Les allégations du lanceur d’alerte David Grusch sont-elles une PSYOP (Opération psychologique) ?
« Je pense que les critiques ne tiennent pas compte de l’essentiel. L’essentiel, c’est le degré d’attention que le gouvernement a accordé à cette affaire, ce qui en dit plus long que toute autre chose sur la valeur des propos de Grusch ».
Dr. Garry Nolan.
Les extraordinaires allégations de David Charles Grusch sur des programmes de rétro-ingénierie profondément secrets, en possession d’engins d’origine non humaine intacts ou partiellement intacts et d’entités biologiques exotiques, ont suscité un retentissement mondial et ont activement interrogé le public et les spécialistes de la question.
Elles ne sont pourtant que le dernier avatar d’une longue suite de rumeurs et de témoignages à ce propos, dont l’une des plus substantielles est l’affaire du mémo Smith et du courrier de Robert Sarbacher le confirmant, sur lequel nous proposerons un développement particulier.

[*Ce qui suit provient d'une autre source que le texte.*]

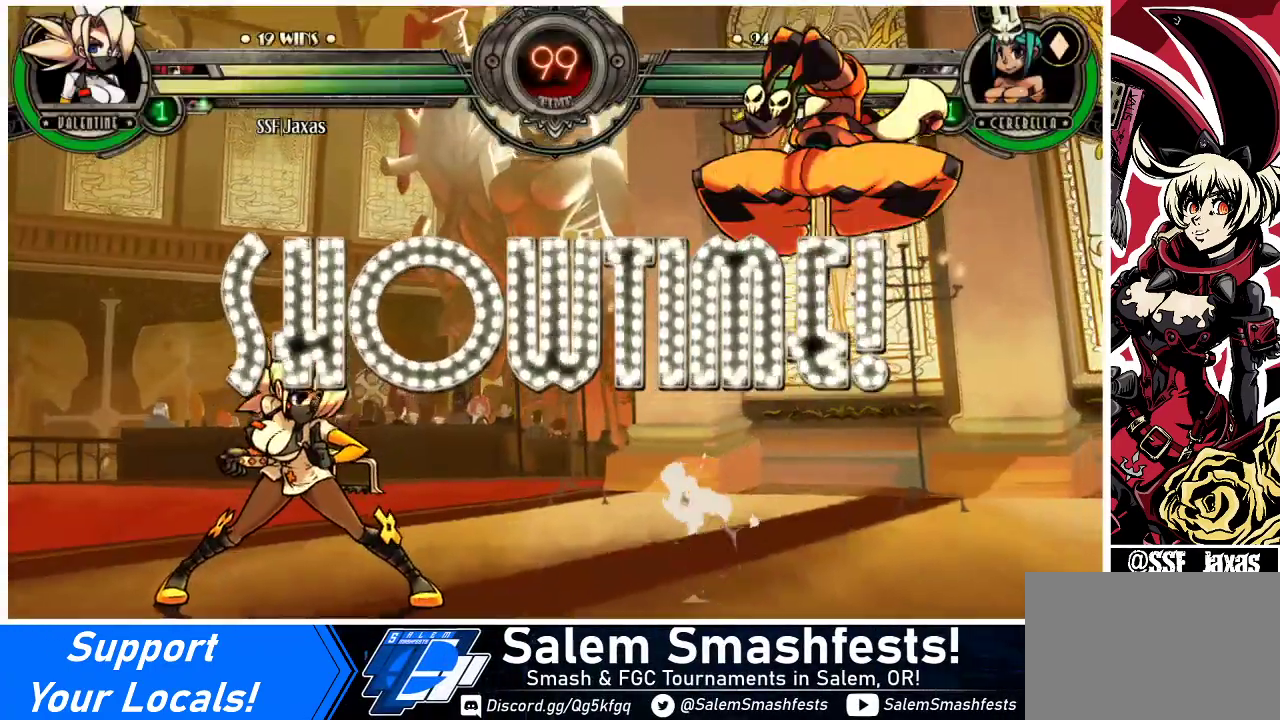
{"buttons": ["DPAD_LEFT"], "events": [[333, "DPAD_LEFT", "up"], [367, "DPAD_LEFT", "down"]]}
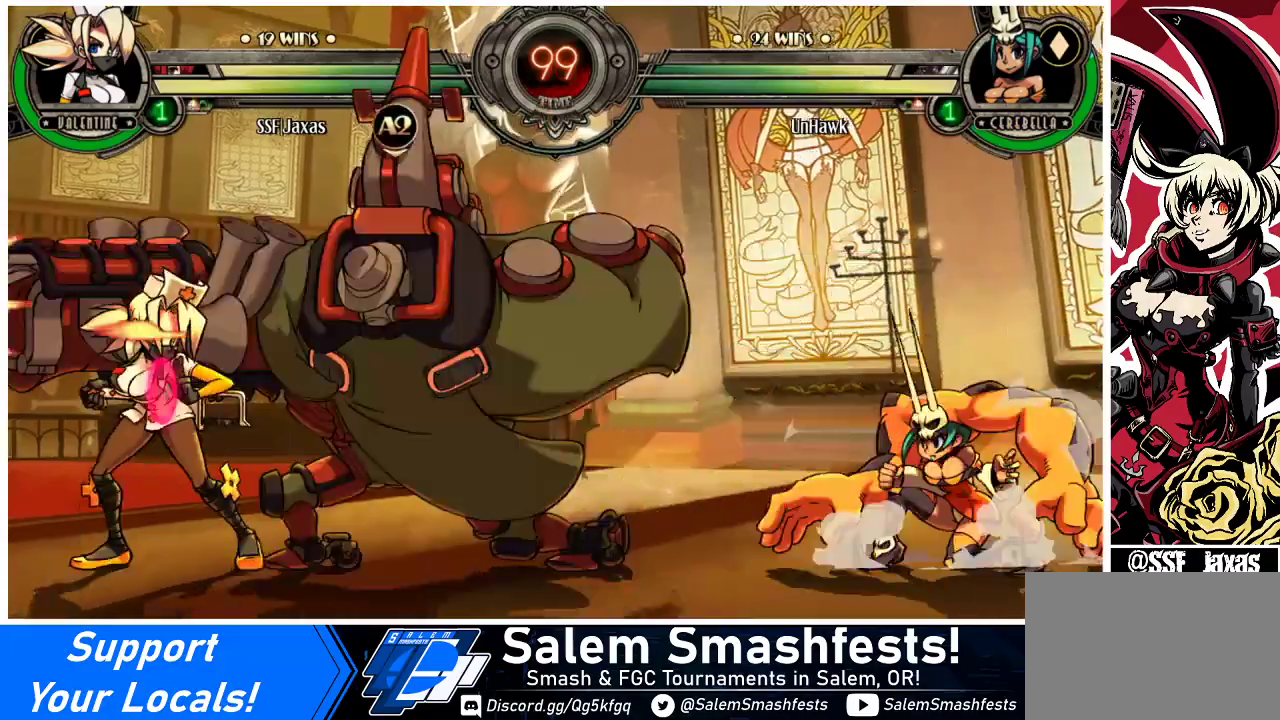
{"buttons": [], "events": [[467, "DPAD_LEFT", "up"]]}
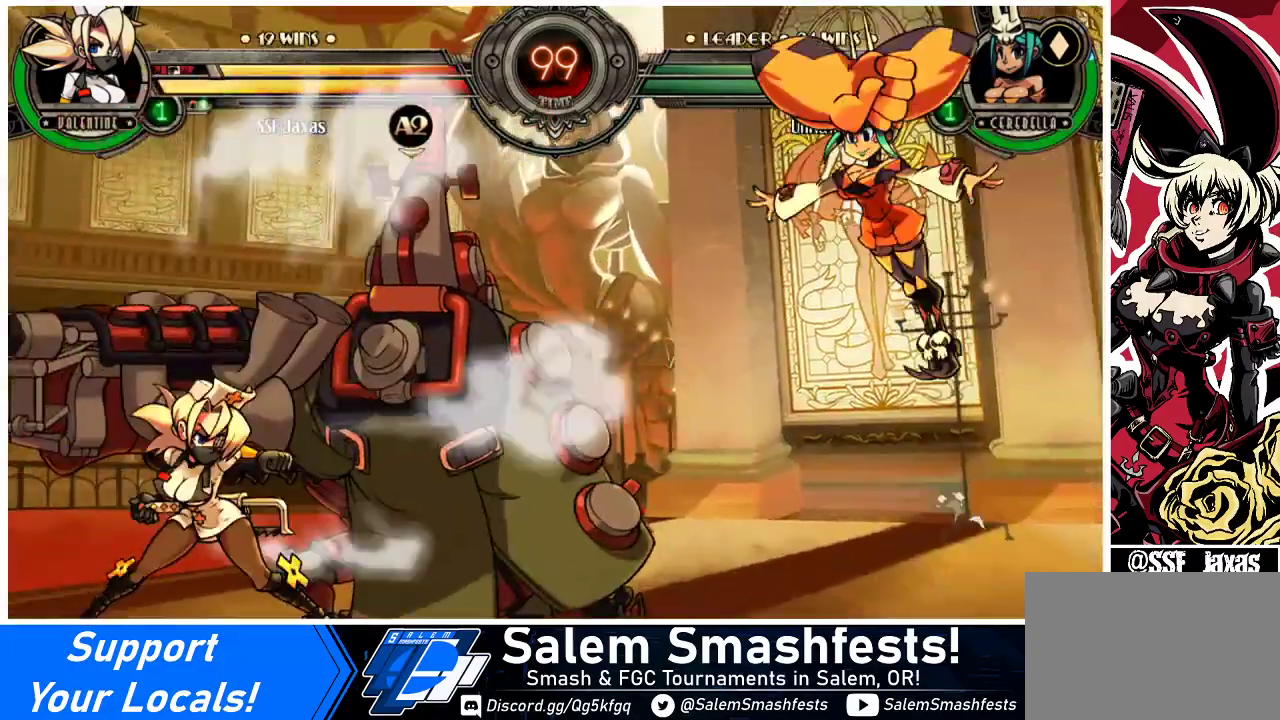
{"buttons": ["SQUARE"], "events": [[33, "SQUARE", "down"], [133, "SQUARE", "up"], [200, "SQUARE", "down"], [300, "SQUARE", "up"], [433, "SQUARE", "down"]]}
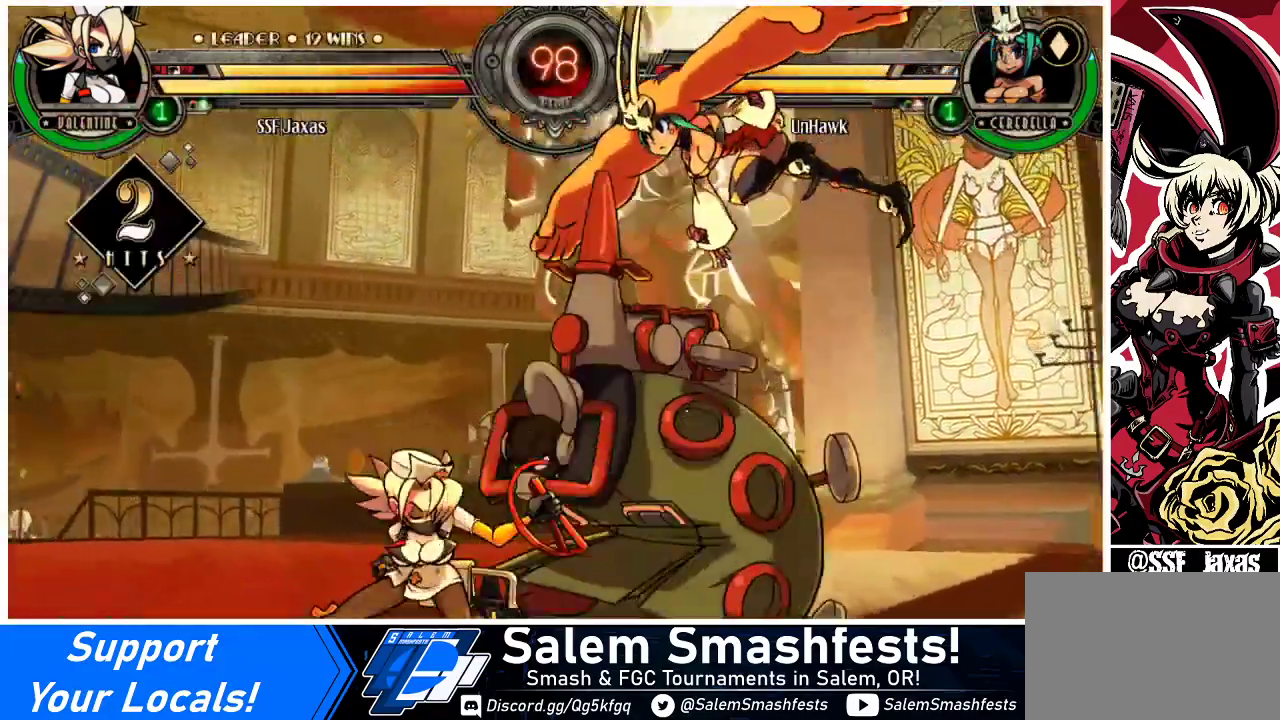
{"buttons": ["R1", "DPAD_DOWN"], "events": [[67, "SQUARE", "up"], [100, "DPAD_LEFT", "down"], [367, "DPAD_DOWN", "down"], [400, "DPAD_LEFT", "up"], [467, "R1", "down"]]}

L’objet du présent article n’est pas de discuter du niveau de crédibilité des informations dont Grusch est autorisé à discuter ou de son parcours professionnel, mais plutôt de débattre de la vraisemblance de l’hypothèse, souvent évoquée dans le débat public qui a suivi ses révélations, d’une opération de désinformation ou « PSYOP » (Opérations psychologiques, « Psychological operations »).
Notons toutefois en introduction que David Charles Grusch, 36 ans, ancien officier de combat décoré en Afghanistan, est un vétéran de la National Geospatial-Intelligence Agency (NGA) et du National Reconnaissance Office (NRO), a été le représentant du bureau de reconnaissance au sein du groupe de travail sur les phénomènes aériens non identifiés de 2019 à 2021 puis, de fin 2021 à juillet 2022, le co-responsable de la NGA pour l’analyse des UAP (Unidentified Anomalous/Aerial Phenomena) et son représentant au sein du groupe de travail du Pentagone sur les OVNI. De nombreuses sources crédibles attestent non seulement de son niveau d’accréditation sur ce sujet au sein du Département de la Défense (DoD) mais aussi de la réalité de ses allégations.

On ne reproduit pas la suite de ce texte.